Importação de prostitutas
Há três semanas, comentei no programa "Justiça Cega", da RTP
Informação, o caso de uma jovem brasileira que vendera a sua virgindade a
um empresário japonês.
Insurgi-me contra a sordidez do caso e,
particularmente, contra a hipocrisia do Ministério Público brasileiro
que instaurou à jovem um processo por prostituição, ignorando o
comprador e quem intermediou o negócio.
Disse, então, que estranhava o
processo, pois achava que a prostituição não fosse crime no Brasil e
frisei que algumas das coisas que este país mais exporta para Portugal
são prostitutas.
Tanto bastou para que, passados alguns dias, se
formassem nas redes sociais matilhas de justiceiros, para me pôr na
linha. Desde simples cidadãos cheios de certezas sobre mim, até algumas
organizações cultoras do politicamente correto, todos me julgaram e
condenaram sumariamente.
Algumas dessas sentinelas esticaram-se em
acusações pessoais tais como xenófobo, chauvinista, racista, insensato,
mal-educado, preconceituoso, desrespeitador da mulher brasileira,
misógino, etc.. Ao carnaval juntou--se também o embaixador do Brasil,
que, 15 dias depois do programa, assustado com a ferocidade das
matilhas, me invetivou também.

__LINHAS FORNECIDAS__
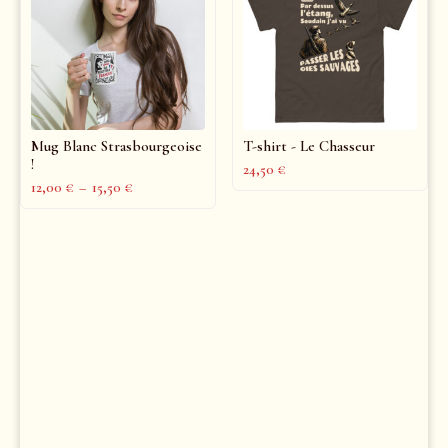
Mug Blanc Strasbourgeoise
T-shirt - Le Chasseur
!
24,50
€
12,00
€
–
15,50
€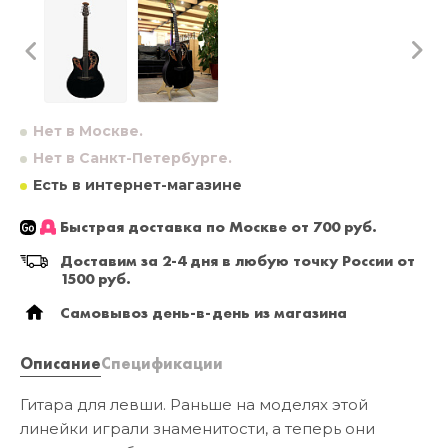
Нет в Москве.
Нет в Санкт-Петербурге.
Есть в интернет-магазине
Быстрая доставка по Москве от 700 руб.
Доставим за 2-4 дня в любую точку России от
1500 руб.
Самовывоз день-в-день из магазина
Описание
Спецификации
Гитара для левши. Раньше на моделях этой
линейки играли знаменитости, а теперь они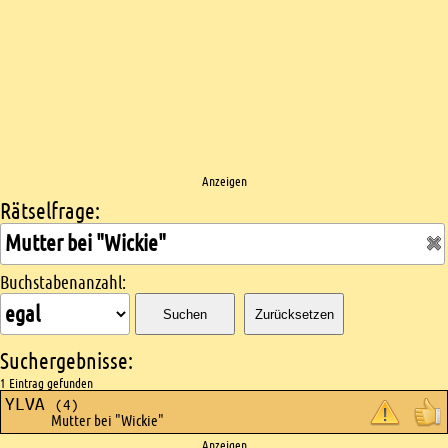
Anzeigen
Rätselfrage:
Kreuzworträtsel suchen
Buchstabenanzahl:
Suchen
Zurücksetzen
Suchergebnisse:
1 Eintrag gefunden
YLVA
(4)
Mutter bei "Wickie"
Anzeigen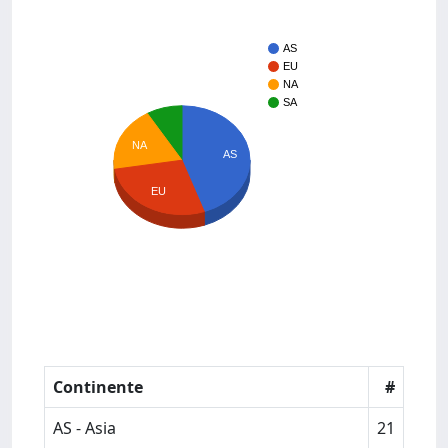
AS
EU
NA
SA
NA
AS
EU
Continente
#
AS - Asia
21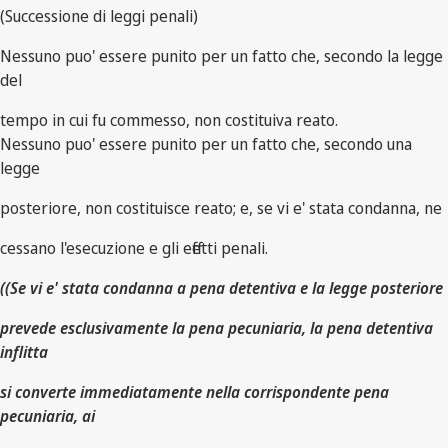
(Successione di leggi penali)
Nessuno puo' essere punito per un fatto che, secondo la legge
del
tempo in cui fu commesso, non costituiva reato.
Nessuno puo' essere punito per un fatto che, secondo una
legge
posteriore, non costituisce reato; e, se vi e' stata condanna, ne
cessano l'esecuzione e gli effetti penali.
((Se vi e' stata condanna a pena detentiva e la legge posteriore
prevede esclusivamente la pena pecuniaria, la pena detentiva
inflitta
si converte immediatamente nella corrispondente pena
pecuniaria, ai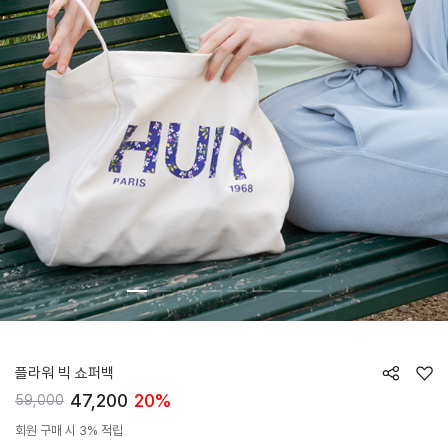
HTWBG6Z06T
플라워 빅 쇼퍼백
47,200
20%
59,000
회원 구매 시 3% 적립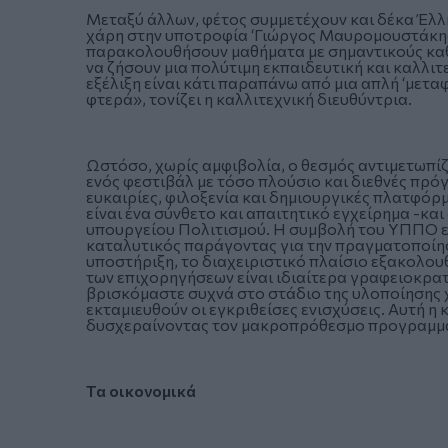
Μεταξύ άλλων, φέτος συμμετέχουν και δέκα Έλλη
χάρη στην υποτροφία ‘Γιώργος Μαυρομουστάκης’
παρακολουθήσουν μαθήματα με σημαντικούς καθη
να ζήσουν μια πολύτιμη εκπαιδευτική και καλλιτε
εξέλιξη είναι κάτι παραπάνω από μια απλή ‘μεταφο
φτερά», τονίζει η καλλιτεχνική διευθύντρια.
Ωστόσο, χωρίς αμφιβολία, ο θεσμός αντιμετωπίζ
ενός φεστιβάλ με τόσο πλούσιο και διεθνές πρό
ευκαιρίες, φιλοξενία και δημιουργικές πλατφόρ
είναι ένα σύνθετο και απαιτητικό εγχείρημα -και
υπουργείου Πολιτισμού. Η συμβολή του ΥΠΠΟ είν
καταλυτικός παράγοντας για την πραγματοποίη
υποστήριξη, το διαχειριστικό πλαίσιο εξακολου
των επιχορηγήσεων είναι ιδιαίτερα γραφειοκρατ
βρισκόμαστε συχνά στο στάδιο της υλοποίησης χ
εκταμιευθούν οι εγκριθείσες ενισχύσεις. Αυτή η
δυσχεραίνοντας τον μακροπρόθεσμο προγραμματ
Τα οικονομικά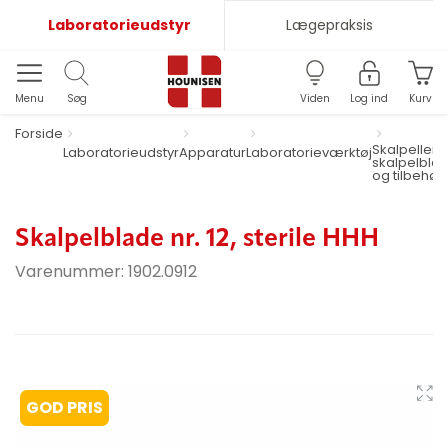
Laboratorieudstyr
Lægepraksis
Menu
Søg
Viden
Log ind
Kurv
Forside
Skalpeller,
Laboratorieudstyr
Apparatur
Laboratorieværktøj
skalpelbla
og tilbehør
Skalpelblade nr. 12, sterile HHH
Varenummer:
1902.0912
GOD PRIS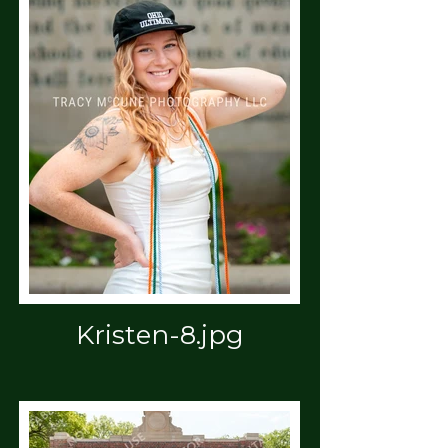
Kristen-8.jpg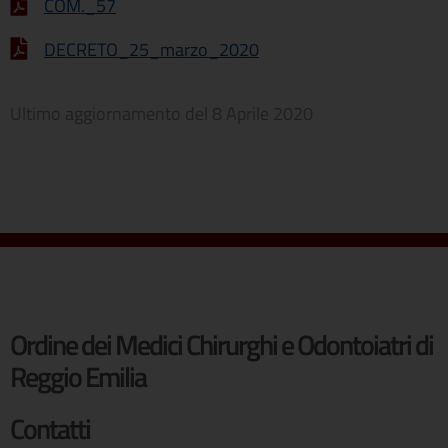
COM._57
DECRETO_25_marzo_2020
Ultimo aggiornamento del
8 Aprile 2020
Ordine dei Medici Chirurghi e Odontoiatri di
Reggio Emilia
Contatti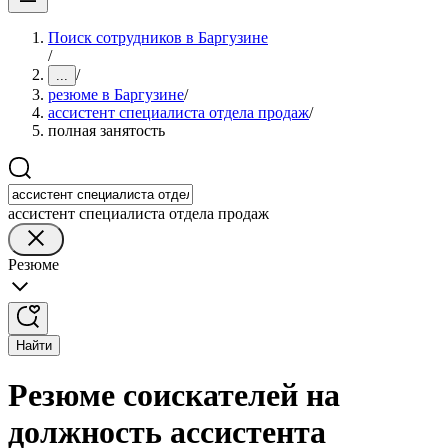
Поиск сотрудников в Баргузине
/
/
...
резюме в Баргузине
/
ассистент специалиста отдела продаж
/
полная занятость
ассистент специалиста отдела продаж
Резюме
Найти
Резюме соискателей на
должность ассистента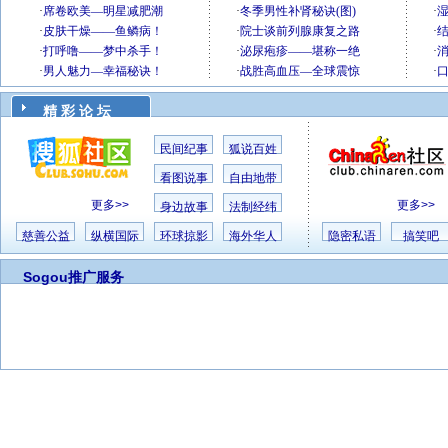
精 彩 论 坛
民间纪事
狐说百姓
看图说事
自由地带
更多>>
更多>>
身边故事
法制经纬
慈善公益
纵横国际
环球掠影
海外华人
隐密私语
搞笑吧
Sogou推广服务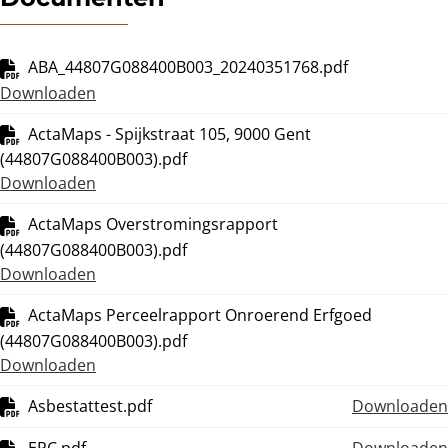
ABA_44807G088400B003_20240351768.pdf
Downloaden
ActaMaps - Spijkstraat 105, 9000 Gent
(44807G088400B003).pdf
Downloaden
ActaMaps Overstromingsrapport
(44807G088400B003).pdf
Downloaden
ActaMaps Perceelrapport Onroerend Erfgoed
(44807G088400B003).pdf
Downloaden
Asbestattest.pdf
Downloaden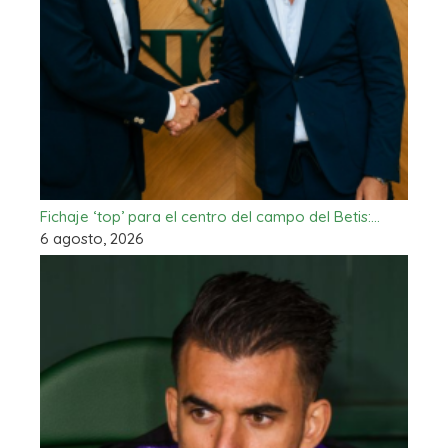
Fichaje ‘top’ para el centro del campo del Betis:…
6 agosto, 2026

__INSTRUÇÕES__
a - Resuma o texto de origem em duas frases.
b - Devolva, sem qualquer alteração, tudo o que vai de "Algumas dessas sentinelas" até "me invetivou também." no texto de origem.
As linhas provêm de uma fonte diferente da do texto de origem.

__AS SUAS RESPOSTAS__
a - No programa "Justiça Cega", da RTP Informação, foi criticado o processo por prostituição que o Ministério Público brasileiro instaurou a uma jovem que vendera a virgindade a um empresário japonês, ignorando o comprador e quem intermediou o negócio, e afirmou-se que as prostitutas estão entre o que o Brasil mais exporta para Portugal. Dias depois, cidadãos e organizações condenaram sumariamente esse comentário nas redes sociais, com acusações como xenófobo e racista, e o embaixador do Brasil também se juntou às críticas.

b -
Algumas dessas sentinelas esticaram-se em
acusações pessoais tais como xenófobo, chauvinista, racista, insensato,
mal-educado, preconceituoso, desrespeitador da mulher brasileira,
misógino, etc.. Ao carnaval juntou--se também o embaixador do Brasil,
que, 15 dias depois do programa, assustado com a ferocidade das
matilhas, me invetivou também.